Install the font on your system first using the Windows or Mac steps above. If you use the Figma desktop app, it detects installed fonts automatically with no extra steps needed.

If you work in Figma in a browser, you need the Figma Font Helper. Go to the Figma Downloads page, download the Font Helper for your operating system, run the installer, and restart your browser. The helper runs quietly in the background and connects your system fonts to the browser version of Figma. Note: Figma only supports .TTF and .OTF files. Custom fonts are not supported on Chromebook or Linux.


Frequently Asked Questions About Graffiti Fonts

What is the most popular free graffiti font?

Kelsi, Don Graffiti, and Blow Brush consistently appear across designer resources and recommendations. Kelsi is the go-to for bubble-style work. Don Graffiti stands out because it is free for both personal and commercial use, which makes it immediately practical for more types of work.

What font looks like spray paint?

Sister Spray, Urban Decay, and Rusto Fat Cap Brush all simulate the raw texture of spray paint with uneven edges and rough finishes.
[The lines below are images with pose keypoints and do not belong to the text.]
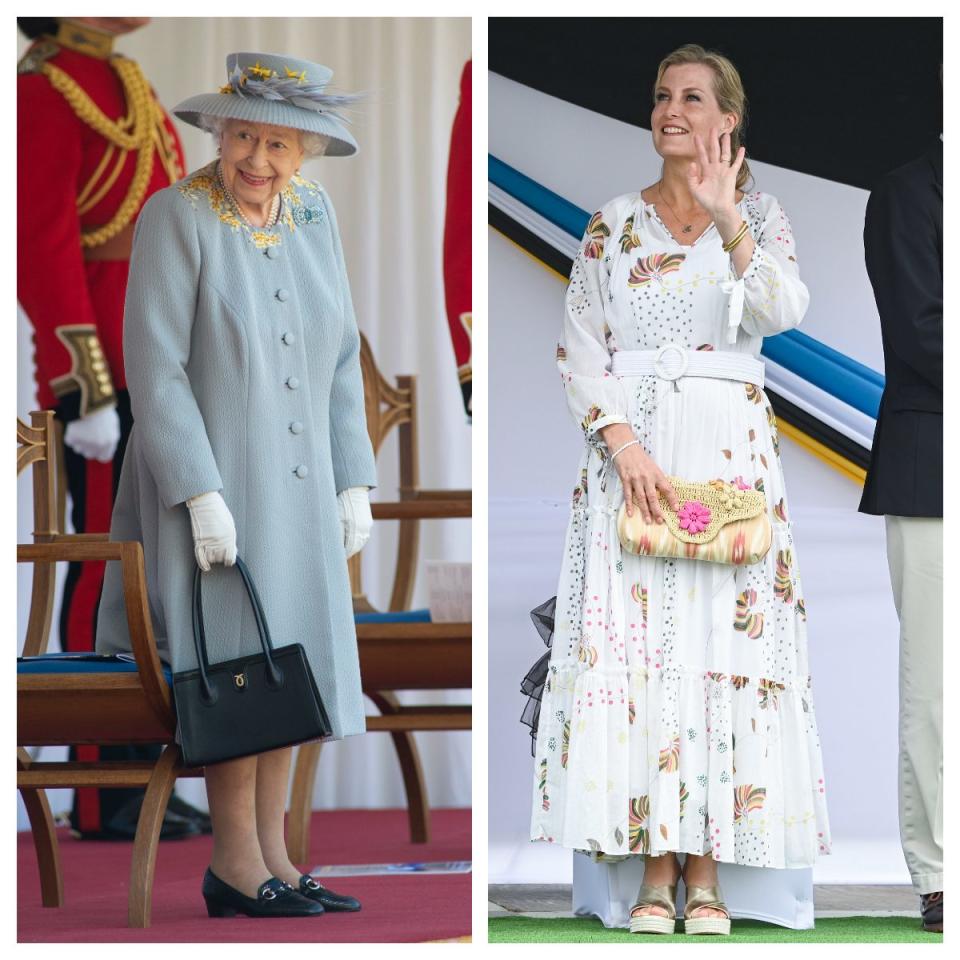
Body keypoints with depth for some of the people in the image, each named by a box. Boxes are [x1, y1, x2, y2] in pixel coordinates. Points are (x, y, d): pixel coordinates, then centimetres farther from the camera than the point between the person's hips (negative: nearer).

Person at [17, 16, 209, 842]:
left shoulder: (123, 83, 17)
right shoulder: (48, 90, -12)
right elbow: (42, 249, -18)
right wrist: (91, 392, -21)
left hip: (156, 375, 9)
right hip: (109, 375, -9)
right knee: (111, 571, -5)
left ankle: (137, 776, 19)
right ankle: (104, 797, 1)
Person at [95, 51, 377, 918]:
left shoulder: (314, 215, 6)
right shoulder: (176, 218, -13)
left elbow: (340, 358, 11)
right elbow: (155, 367, -16)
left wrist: (354, 482, 5)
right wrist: (202, 494, -21)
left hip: (296, 487, 6)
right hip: (209, 481, -6)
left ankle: (271, 855, 14)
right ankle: (235, 867, 0)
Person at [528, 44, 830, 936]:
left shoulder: (759, 218, 7)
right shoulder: (613, 223, 9)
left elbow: (783, 309, -12)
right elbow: (579, 348, 2)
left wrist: (727, 219, -24)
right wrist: (621, 442, -12)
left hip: (730, 450, -1)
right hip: (629, 449, 1)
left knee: (722, 640, -5)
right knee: (630, 645, -6)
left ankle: (706, 871, -2)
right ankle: (656, 868, -2)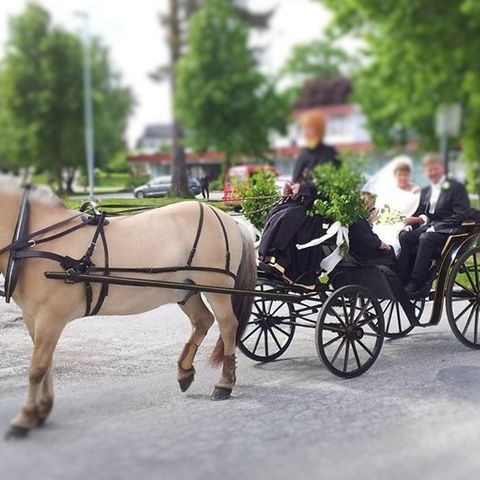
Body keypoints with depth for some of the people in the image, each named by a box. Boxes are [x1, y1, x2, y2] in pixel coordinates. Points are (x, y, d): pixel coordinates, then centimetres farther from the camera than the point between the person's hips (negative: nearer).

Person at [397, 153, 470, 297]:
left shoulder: (457, 187, 1)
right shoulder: (425, 191, 22)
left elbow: (461, 215, -9)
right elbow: (419, 214, 21)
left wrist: (435, 227, -17)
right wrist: (410, 224, -3)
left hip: (447, 231, -6)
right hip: (426, 227, 6)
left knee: (425, 239, -36)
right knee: (404, 236, -23)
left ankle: (416, 285, -35)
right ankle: (403, 280, -26)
Sister Spray also comes with extra splatter and splodge elements you can place around the text to build out a more complete street art look.
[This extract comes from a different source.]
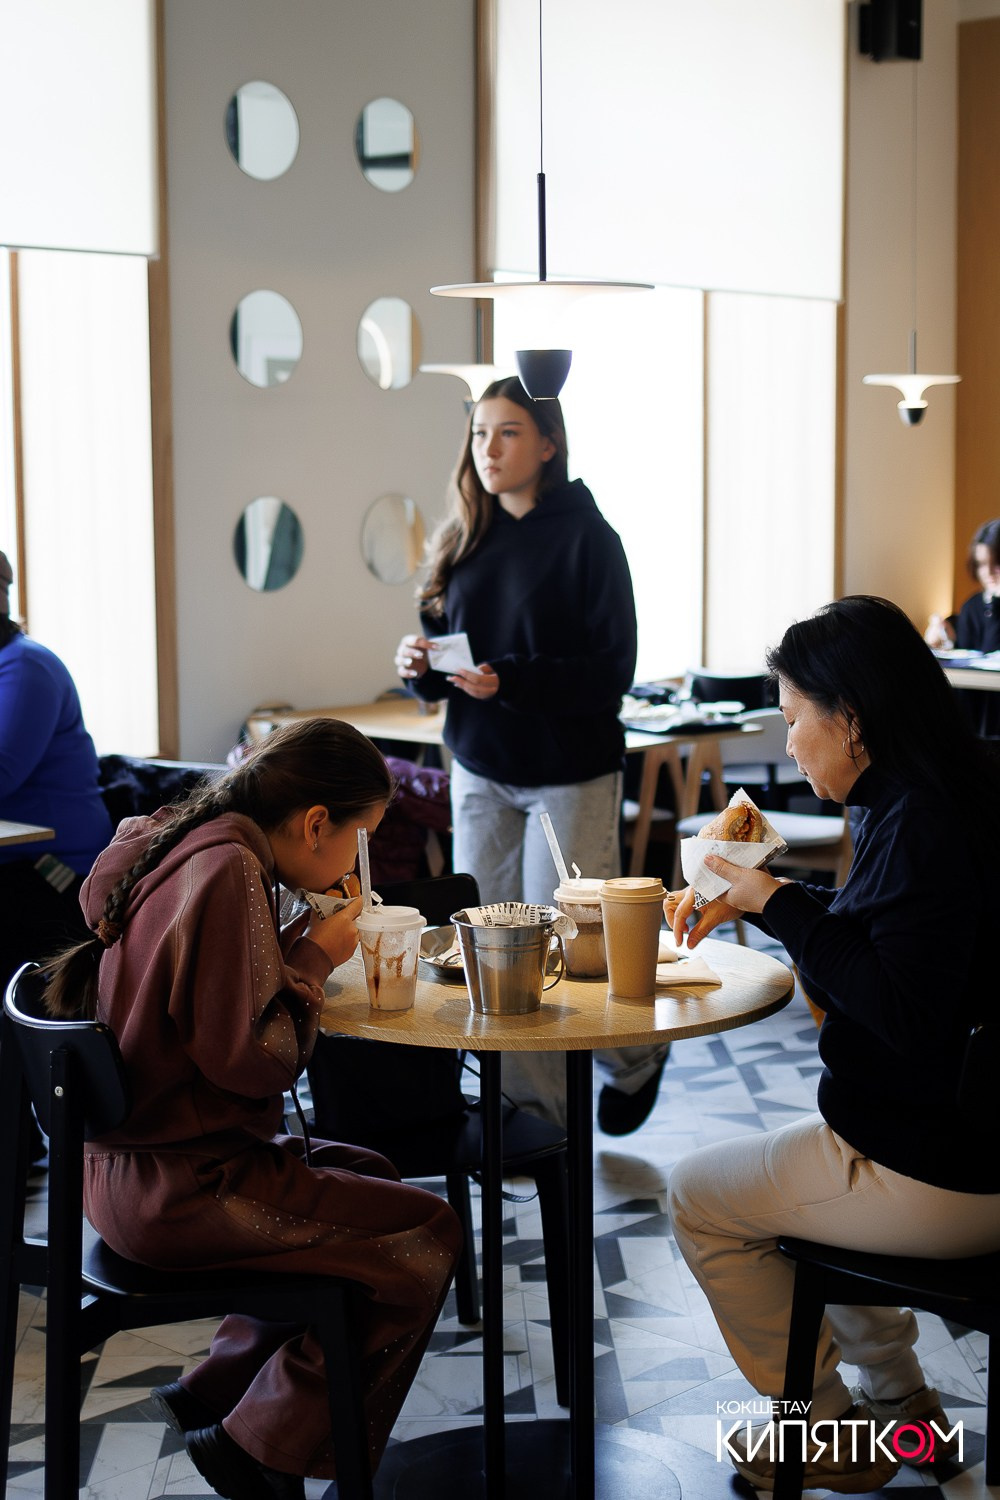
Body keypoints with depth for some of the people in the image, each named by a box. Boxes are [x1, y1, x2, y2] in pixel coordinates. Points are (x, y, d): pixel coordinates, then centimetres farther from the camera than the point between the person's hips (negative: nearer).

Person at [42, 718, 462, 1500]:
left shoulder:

What font do graffiti artists actually use?

Real graffiti artists do not use fonts — they draw their lettering entirely by hand. The fonts on this list are digital interpretations of the styles they developed over decades. Tag Type and Fat Wandals come closest to capturing the feel of authentic hand-done street lettering.

What is the difference between bubble and wildstyle graffiti fonts?

Bubble fonts use round, inflated letterforms that are easy to read and feel playful and bold. Wildstyle fonts use interlocked, complex letterforms with spikes and arrows that are deliberately hard to decode. Bubble fonts work across mainstream design projects. Wildstyle fonts are mainly used for visual impact in situations where legibility is not the priority.

Can I use graffiti fonts in Canva for free?

You can use any graffiti font already built into Canva’s library at no cost. To upload a custom font from this list, you need Canva Pro. Uploading custom fonts is not available on the Canva free plan.

Where is the best place to download free graffiti fonts?

The most reliable sources are DaFont, FontSpace, Pixel Surplus, Dirty Line Studio, and FontFabric. Every font in this article links directly to its original source, so you can download from the creator rather than a third-party aggregator.


Final Verdict — Which Free Graffiti Font Should You Use?

Project Type Best Pick Style
Bold poster headline Kelsi Bubble
Event flyer Don Graffiti Block / Old School
Social media graphic Blow Brush Script / Tag
Street-style logo Philly Sans Bold / Block
Apparel print Fat Wandals Script
Raw, textured feel Urban Decay Spray / Brush
High-impact, aggressive Grizzly Attack Distressed
Legible and urban Sprite Brush
Free for commercial use Don Graffiti Block

If you are starting from scratch and need one font that handles the most situations, go with Don Graffiti. It is free for commercial use, it looks professional and well-crafted, and it works across posters, logos, and digital designs without needing much extra work around it.

For bubble style specifically, Kelsi is the cleanest free option and the most reliable for display use.

And if you need something that looks like it genuinely came off a wall rather than out of a design library, Urban Decay and Sister Spray are the closest you will get without a spray can.


All fonts listed in this article were verified as of 2026. Font licenses can change — always check the source page before using any font in commercial work.